The reason for this significant difference in price is due to the L-band being replaced with Ka-band, which allows greater bandwidth, lowering costs. However, this does mean that mobility is lost, says Ben Soussia, adding that YahSat will have a mobile solution by July or August this year.

The project for the oil and gas pipeline in Iraq was similar to the Uganda project in that the client needed to monitor staff and workflow while being based in the UAE. It was decided that for the first phase of the project just three cameras would be used.

“Three may sound small but considering the costs involved, it’s really something that just an oil and gas company can afford. These three cameras cost USD 10,000 per month, which is too great a figure for many other companies.”

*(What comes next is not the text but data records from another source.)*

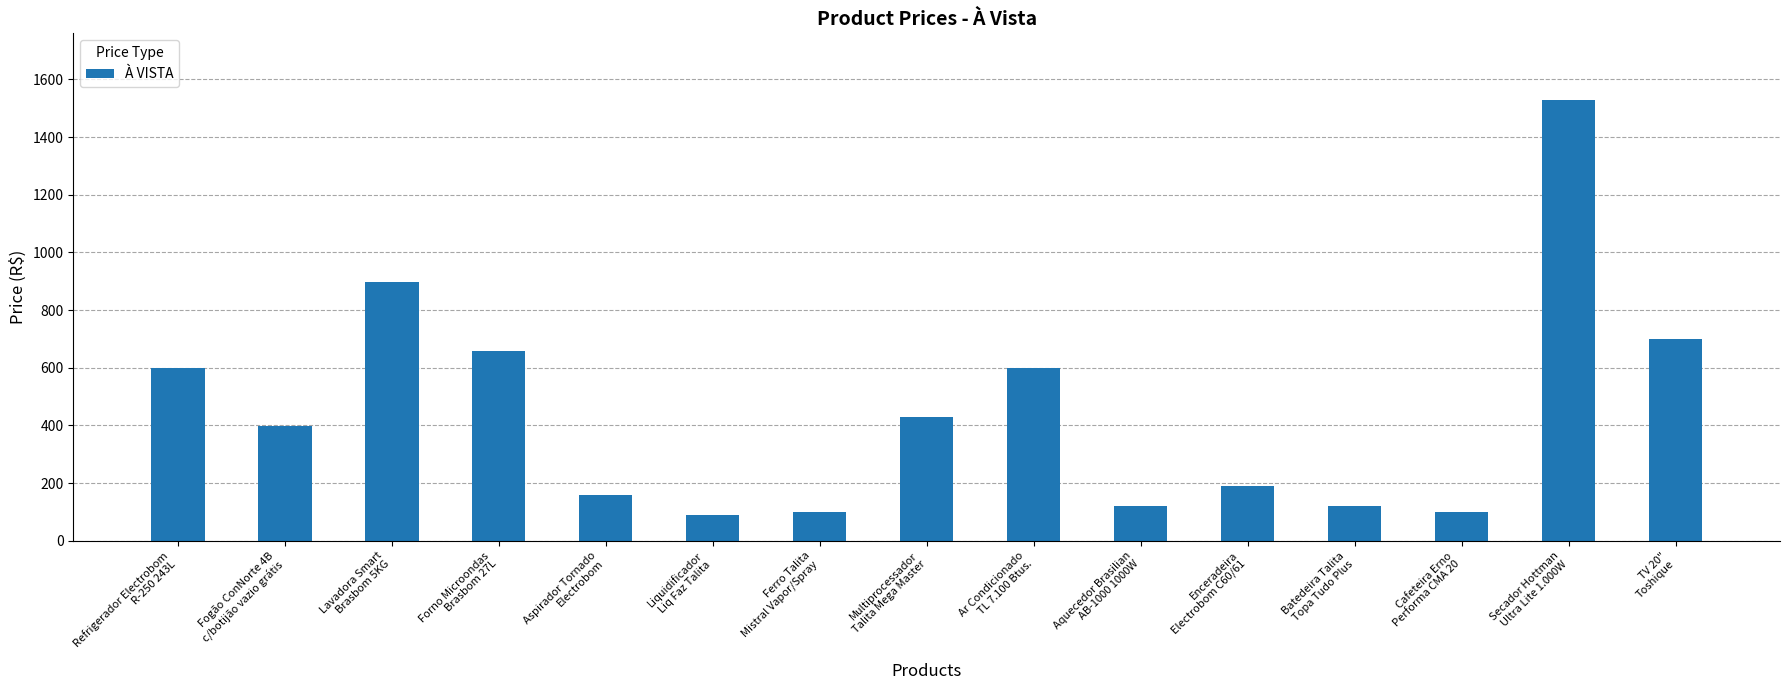

What is the ratio of the value at Multiprocessador
Talita Mega Master to the value at Cafeteira Erno
Performa CMA 20?

4.3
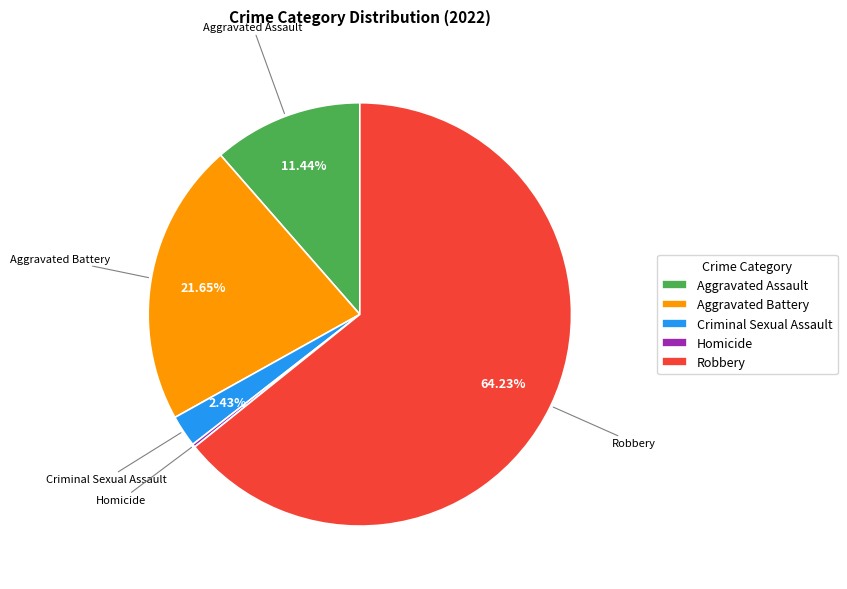

What is the ratio of the value at Aggravated Battery to the value at Criminal Sexual Assault?

8.9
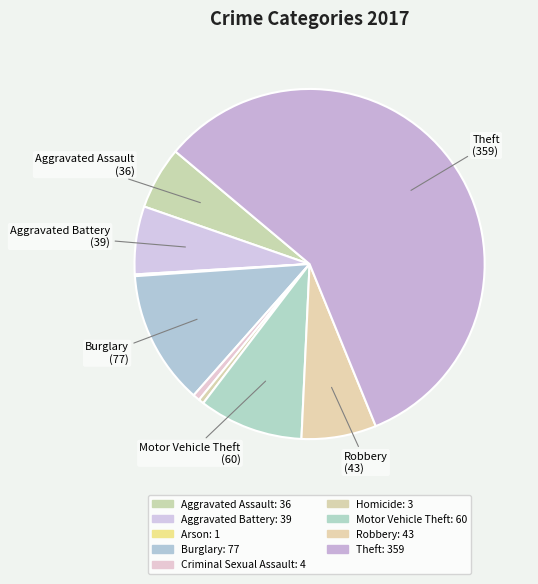

What is the total percentage of Burglary and Aggravated Assault?

18.2%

YahClick has major implications for the Iraq project, explains Ben Soussia.

“The initial size of the Uganda project was much larger, but this was reduced to one terminal due to the costs involved. However, on the other hand, the size of the Iraq project radically increased. Initially it was three cameras but due to YahClick this will be scaling to 50. With the Ka-band system offered by Yahclick we are able to address the client’s need for numerous terminals while keeping within the budget, something that would not be possible using other systems.

“The communication budget per camera for the Uganda project was USD 40,000. For Iraq it’s USD 1,800. This difference is really big – one year back, USD 40,000 got you one terminal but today, you can have 50 terminals for USD 90,000.”

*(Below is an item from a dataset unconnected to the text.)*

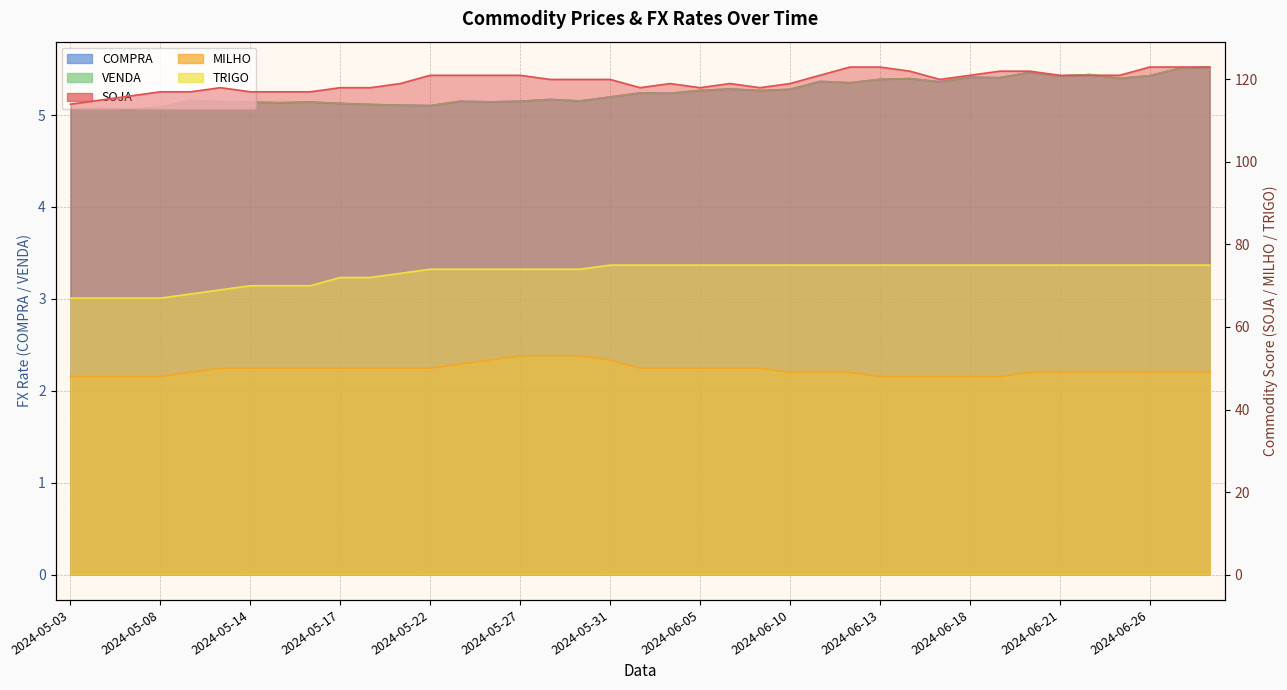

In VENDA, how many points are lower than both neighbors (excluding endpoints)?

12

While surveillance is not a big part of Safa Telecom’s operations, says Ben Soussia, he expects it to increase, especially because YahClick is entering the market.

“As we are an international company, we will be looking to expand across all markets. Part of the reason why remote surveillance is largely under developed within this region is because of the costs involved. With L band, the costs are raised and you can’t realise real projects with multiple sites. But YahClick will dramatically change this.”

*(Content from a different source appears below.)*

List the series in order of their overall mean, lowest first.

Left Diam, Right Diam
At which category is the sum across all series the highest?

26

According to Ben Soussia, the challenges associated with surveillance in general are quality and availability of bandwidth. But regarding surveillance of remote sites, a challenge is in monitoring people that are not accustomed to or dislike being monitored, and this can lead to some problems arising among the client’s staff and workers.

“Problems can include cables being cut or equipment damage. A simple solution to this, though, is to have a camera shooting another camera when out in remote places. This can be designed in a way so that the cameras can see each other and have motion sensors that will record when activity is detected.”